**WORK INSTRUCTIONS:** Everything in the records must be reproduced exactly, except for the pictures.

**DATA UNDER STUDY:**
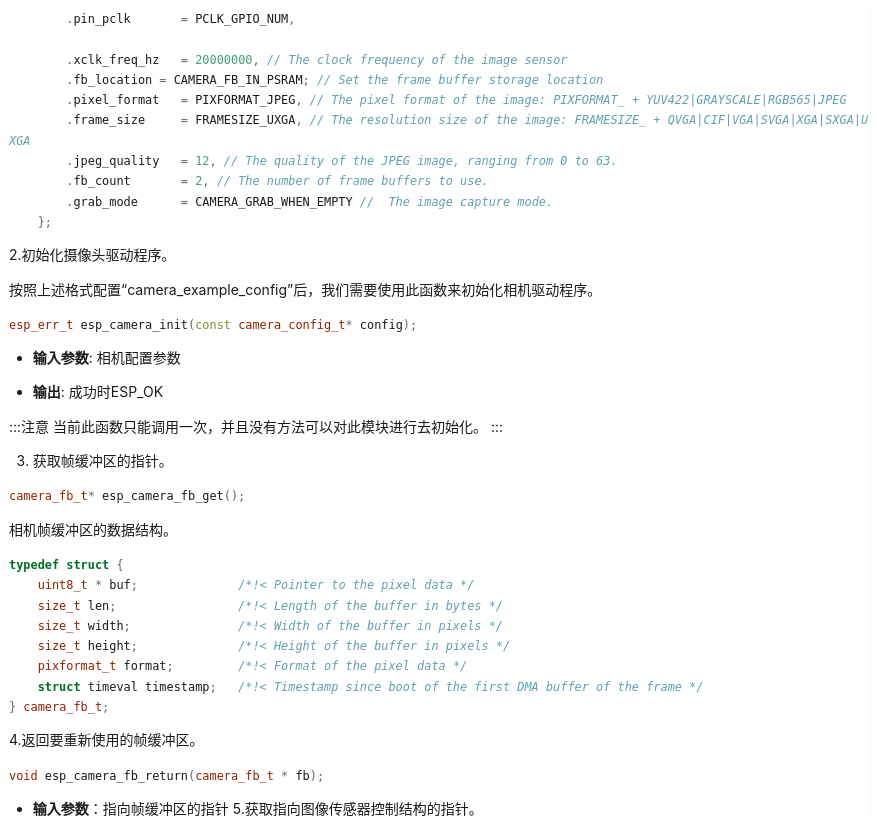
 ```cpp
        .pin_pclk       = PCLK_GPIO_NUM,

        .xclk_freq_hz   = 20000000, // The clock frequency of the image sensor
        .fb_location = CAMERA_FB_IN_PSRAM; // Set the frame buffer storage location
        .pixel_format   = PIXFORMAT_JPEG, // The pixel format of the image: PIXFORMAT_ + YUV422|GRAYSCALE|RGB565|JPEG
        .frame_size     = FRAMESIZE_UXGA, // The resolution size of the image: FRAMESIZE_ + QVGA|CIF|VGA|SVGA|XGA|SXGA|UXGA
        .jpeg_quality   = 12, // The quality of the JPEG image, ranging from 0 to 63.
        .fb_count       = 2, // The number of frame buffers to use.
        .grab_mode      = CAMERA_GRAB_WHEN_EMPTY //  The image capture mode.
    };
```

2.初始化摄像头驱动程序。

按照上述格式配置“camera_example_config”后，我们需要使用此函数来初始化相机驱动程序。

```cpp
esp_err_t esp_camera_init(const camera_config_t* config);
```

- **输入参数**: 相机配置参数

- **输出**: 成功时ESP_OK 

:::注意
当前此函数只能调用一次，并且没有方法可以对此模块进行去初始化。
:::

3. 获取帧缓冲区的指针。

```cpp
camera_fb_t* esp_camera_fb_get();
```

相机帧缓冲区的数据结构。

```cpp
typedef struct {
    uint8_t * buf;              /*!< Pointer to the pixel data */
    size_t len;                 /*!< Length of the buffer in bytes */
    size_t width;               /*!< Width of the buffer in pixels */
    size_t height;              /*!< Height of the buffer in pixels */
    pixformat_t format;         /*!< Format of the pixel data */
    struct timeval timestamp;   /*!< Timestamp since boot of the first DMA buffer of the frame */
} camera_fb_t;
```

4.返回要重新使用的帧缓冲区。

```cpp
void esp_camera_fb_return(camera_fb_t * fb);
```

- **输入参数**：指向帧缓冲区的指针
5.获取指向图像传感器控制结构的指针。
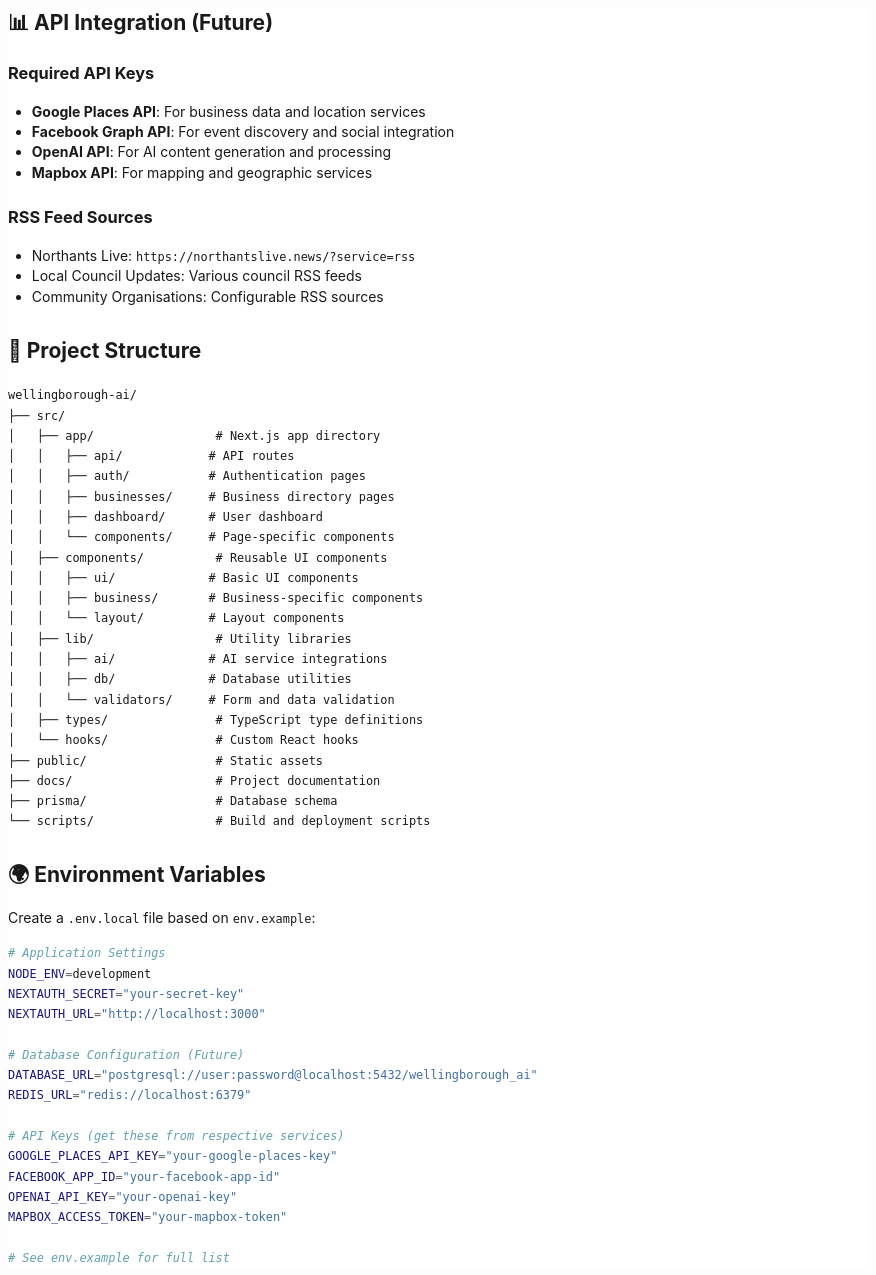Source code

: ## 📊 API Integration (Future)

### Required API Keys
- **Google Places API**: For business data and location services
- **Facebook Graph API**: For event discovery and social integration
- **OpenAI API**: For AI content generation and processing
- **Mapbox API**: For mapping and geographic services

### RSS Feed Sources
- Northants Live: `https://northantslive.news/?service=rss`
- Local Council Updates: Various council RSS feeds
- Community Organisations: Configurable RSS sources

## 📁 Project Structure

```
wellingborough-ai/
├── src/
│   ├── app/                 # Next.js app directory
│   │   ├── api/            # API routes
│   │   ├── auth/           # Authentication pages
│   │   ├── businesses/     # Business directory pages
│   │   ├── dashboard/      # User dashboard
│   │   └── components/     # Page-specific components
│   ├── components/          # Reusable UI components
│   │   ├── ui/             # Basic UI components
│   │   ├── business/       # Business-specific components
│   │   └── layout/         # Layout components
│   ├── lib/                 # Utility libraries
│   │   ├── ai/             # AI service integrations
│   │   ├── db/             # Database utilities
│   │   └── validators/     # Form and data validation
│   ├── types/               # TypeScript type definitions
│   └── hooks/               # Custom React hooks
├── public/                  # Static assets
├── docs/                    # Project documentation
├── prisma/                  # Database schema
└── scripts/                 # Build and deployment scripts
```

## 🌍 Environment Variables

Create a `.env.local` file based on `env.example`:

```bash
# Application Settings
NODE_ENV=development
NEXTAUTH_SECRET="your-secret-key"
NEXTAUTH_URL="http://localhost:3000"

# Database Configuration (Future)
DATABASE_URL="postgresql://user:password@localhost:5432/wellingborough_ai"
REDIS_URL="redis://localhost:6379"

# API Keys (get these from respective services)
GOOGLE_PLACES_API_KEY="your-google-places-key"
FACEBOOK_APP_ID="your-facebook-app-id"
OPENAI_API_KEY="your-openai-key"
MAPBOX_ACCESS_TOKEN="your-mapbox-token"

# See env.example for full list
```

**RESPONSE AREA:**
 ```cpp
        .pin_pclk       = PCLK_GPIO_NUM,

        .xclk_freq_hz   = 20000000, // The clock frequency of the image sensor
        .fb_location = CAMERA_FB_IN_PSRAM; // Set the frame buffer storage location
        .pixel_format   = PIXFORMAT_JPEG, // The pixel format of the image: PIXFORMAT_ + YUV422|GRAYSCALE|RGB565|JPEG
        .frame_size     = FRAMESIZE_UXGA, // The resolution size of the image: FRAMESIZE_ + QVGA|CIF|VGA|SVGA|XGA|SXGA|UXGA
        .jpeg_quality   = 12, // The quality of the JPEG image, ranging from 0 to 63.
        .fb_count       = 2, // The number of frame buffers to use.
        .grab_mode      = CAMERA_GRAB_WHEN_EMPTY //  The image capture mode.
    };
```

2.初始化摄像头驱动程序。

按照上述格式配置“camera_example_config”后，我们需要使用此函数来初始化相机驱动程序。

```cpp
esp_err_t esp_camera_init(const camera_config_t* config);
```

- **输入参数**: 相机配置参数

- **输出**: 成功时ESP_OK 

:::注意
当前此函数只能调用一次，并且没有方法可以对此模块进行去初始化。
:::

3. 获取帧缓冲区的指针。

```cpp
camera_fb_t* esp_camera_fb_get();
```

相机帧缓冲区的数据结构。

```cpp
typedef struct {
    uint8_t * buf;              /*!< Pointer to the pixel data */
    size_t len;                 /*!< Length of the buffer in bytes */
    size_t width;               /*!< Width of the buffer in pixels */
    size_t height;              /*!< Height of the buffer in pixels */
    pixformat_t format;         /*!< Format of the pixel data */
    struct timeval timestamp;   /*!< Timestamp since boot of the first DMA buffer of the frame */
} camera_fb_t;
```

4.返回要重新使用的帧缓冲区。

```cpp
void esp_camera_fb_return(camera_fb_t * fb);
```

- **输入参数**：指向帧缓冲区的指针
5.获取指向图像传感器控制结构的指针。
Source code

: ## 📊 API Integration (Future)

### Required API Keys
- **Google Places API**: For business data and location services
- **Facebook Graph API**: For event discovery and social integration
- **OpenAI API**: For AI content generation and processing
- **Mapbox API**: For mapping and geographic services

### RSS Feed Sources
- Northants Live: `https://northantslive.news/?service=rss`
- Local Council Updates: Various council RSS feeds
- Community Organisations: Configurable RSS sources

## 📁 Project Structure

```
wellingborough-ai/
├── src/
│   ├── app/                 # Next.js app directory
│   │   ├── api/            # API routes
│   │   ├── auth/           # Authentication pages
│   │   ├── businesses/     # Business directory pages
│   │   ├── dashboard/      # User dashboard
│   │   └── components/     # Page-specific components
│   ├── components/          # Reusable UI components
│   │   ├── ui/             # Basic UI components
│   │   ├── business/       # Business-specific components
│   │   └── layout/         # Layout components
│   ├── lib/                 # Utility libraries
│   │   ├── ai/             # AI service integrations
│   │   ├── db/             # Database utilities
│   │   └── validators/     # Form and data validation
│   ├── types/               # TypeScript type definitions
│   └── hooks/               # Custom React hooks
├── public/                  # Static assets
├── docs/                    # Project documentation
├── prisma/                  # Database schema
└── scripts/                 # Build and deployment scripts
```

## 🌍 Environment Variables

Create a `.env.local` file based on `env.example`:

```bash
# Application Settings
NODE_ENV=development
NEXTAUTH_SECRET="your-secret-key"
NEXTAUTH_URL="http://localhost:3000"

# Database Configuration (Future)
DATABASE_URL="postgresql://user:password@localhost:5432/wellingborough_ai"
REDIS_URL="redis://localhost:6379"

# API Keys (get these from respective services)
GOOGLE_PLACES_API_KEY="your-google-places-key"
FACEBOOK_APP_ID="your-facebook-app-id"
OPENAI_API_KEY="your-openai-key"
MAPBOX_ACCESS_TOKEN="your-mapbox-token"

# See env.example for full list
```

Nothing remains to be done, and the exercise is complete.